-- Available data follows --

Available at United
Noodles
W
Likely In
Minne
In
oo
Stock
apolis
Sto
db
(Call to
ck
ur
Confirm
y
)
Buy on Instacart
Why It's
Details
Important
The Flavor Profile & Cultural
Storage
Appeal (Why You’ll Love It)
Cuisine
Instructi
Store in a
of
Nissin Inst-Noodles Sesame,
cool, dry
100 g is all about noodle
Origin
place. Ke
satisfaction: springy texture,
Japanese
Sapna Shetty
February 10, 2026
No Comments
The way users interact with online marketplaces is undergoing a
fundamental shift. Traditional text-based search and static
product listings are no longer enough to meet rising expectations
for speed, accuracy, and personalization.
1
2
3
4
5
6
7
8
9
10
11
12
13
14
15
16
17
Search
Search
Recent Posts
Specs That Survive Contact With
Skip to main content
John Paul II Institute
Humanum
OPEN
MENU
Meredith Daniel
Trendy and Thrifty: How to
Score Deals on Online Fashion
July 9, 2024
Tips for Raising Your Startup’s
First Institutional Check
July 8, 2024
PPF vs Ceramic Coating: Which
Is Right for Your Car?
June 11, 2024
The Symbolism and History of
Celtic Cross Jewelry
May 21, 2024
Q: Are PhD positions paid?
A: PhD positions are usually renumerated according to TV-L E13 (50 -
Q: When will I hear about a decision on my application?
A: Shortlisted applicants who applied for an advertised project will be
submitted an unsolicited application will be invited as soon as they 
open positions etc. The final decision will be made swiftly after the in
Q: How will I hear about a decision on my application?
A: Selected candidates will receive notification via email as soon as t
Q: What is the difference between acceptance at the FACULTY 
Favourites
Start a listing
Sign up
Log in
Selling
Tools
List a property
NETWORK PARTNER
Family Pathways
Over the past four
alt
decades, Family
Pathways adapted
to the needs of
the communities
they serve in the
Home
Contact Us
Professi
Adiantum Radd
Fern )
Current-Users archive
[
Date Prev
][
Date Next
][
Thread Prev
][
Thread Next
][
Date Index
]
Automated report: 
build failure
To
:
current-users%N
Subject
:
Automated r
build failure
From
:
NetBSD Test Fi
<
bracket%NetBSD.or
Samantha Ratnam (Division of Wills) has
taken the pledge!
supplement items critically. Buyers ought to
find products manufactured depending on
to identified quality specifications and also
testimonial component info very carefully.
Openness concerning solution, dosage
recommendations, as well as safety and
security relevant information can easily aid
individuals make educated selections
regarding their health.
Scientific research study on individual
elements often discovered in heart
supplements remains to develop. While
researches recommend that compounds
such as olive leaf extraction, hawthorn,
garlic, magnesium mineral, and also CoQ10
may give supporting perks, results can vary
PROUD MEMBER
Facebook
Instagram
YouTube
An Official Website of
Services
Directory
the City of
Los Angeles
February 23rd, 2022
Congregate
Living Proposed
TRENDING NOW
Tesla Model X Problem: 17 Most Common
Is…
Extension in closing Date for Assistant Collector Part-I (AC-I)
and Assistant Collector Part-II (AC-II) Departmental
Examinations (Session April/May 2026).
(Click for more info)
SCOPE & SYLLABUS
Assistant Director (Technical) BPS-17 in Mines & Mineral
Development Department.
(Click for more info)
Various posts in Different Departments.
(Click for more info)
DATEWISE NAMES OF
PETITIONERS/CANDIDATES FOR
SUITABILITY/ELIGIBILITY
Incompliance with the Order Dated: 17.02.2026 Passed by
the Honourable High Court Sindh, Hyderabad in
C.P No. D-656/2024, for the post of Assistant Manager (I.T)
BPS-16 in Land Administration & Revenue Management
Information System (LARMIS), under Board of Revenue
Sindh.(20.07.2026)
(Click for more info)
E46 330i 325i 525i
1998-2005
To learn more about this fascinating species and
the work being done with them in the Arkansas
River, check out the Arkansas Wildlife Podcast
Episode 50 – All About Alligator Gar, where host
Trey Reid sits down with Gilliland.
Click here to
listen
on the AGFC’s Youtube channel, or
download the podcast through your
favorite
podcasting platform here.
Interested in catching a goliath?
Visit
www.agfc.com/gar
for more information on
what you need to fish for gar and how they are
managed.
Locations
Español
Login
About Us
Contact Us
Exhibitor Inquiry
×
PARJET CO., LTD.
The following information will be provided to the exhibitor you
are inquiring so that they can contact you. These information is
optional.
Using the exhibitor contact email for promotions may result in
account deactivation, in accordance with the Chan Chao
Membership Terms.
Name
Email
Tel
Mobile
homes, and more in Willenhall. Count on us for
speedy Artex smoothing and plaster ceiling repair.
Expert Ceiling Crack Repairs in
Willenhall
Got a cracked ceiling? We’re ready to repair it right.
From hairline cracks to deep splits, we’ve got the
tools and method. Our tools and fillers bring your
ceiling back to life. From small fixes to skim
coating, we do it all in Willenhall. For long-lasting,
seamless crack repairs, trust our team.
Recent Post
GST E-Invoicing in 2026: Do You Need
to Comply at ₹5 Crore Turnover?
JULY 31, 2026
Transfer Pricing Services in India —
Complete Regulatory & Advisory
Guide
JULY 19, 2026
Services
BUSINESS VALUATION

-- Available data concluded --

Render each line from the start of the entries through the line containing "Sapna Shetty" as a JSON list of strings, one string per line, with blank lines omitted.

[
  "Available at United",
  "Noodles",
  "W",
  "Likely In",
  "Minne",
  "In",
  "oo",
  "Stock",
  "apolis",
  "Sto",
  "db",
  "(Call to",
  "ck",
  "ur",
  "Confirm",
  "y",
  ")",
  "Buy on Instacart",
  "Why It's",
  "Details",
  "Important",
  "The Flavor Profile & Cultural",
  "Storage",
  "Appeal (Why You’ll Love It)",
  "Cuisine",
  "Instructi",
  "Store in a",
  "of",
  "Nissin Inst-Noodles Sesame,",
  "cool, dry",
  "100 g is all about noodle",
  "Origin",
  "place. Ke",
  "satisfaction: springy texture,",
  "Japanese",
  "Sapna Shetty"
]